El título de este retorno es Lust, Caution y resulta muy explícito sobre lo que nos va a contar, una densa y perturbadora historia sobre el riesgo mortal de frecuentar los volcanes, de que los espasmos de la carne y de la pasión se impongan a las obligaciones que dicta el cerebro. Ambientada en la China de 1938, ocupada por el ejército japonés, describe inicialmente la dolorosa pérdida de la inocencia de un grupo de estudiantes patriotas dispuestos a cargarse a un poderoso colaboracionista y que descubren el irreparable desgarro emocional que implica matar a un ser humano, el vértigo que acompaña al paso de la revolucionaria teoría a la siempre trágica ejecución. El largo arranque de Lust, Caution retratando la iniciación en la conjura y en la violencia de esos idealistas con hambre de acción, se hace ligeramente moroso y puede desanimar al espectador sobre lo que puede dar de sí el amenazador metraje de 160 minutos, pero hay una secuencia que te despierta y te revuelve. Ang Lee se empeña en describir con realismo minucioso y estremecedor, sólo comparable en su horror al asesinato del policía y del taxista que filmaban Hitchcock en Cortina rasgada y Kieslowski en No matarás, las innumerables heridas que puede soportar un cuerpo antes de extinguirse.
A partir de ese momento, la historia toma cuerpo y crece. La crónica de esa relación sin futuro, basada al principio en el engaño y de consecuencias imprevisibles, entre esa mujer que debe seducir a su enemigo para tenderle la trampa letal y el villano que se detesta a sí mismo y al que el sexo violento le sirve de catarsis, alcanza una intensidad, una fascinación y una veracidad que asustan y conmueven.
Ese erotismo abrasivo no es fingido, no pretende actuar como reclamo morboso para la taquilla, te hace comprender lo que sienten los personajes, la complejidad de lo que les está ocurriendo, la batalla entre su racionalidad y su deseo. Esa carnalidad desesperada posee tensión y clima, riesgo y autenticidad.

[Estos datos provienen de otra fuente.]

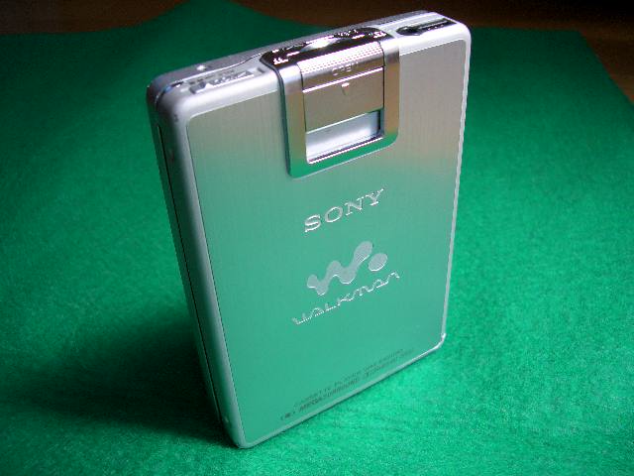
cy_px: 238
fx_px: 641
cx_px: 317
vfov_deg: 40.7
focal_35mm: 35
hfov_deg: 52.6
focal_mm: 5.8
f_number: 2.6
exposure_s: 1/100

Es una película a la que se le pueden disculpar los baches, ya que te compensa con explosiones de gran cine, con una estética notable, con la enorme capacidad de su director para hacer emocionantes y creíbles los amores más tortuosos y torturados, las flores del mal. A ello contribuye el admirable Tony Leung, hermético, cruel, atormentado y pragmático.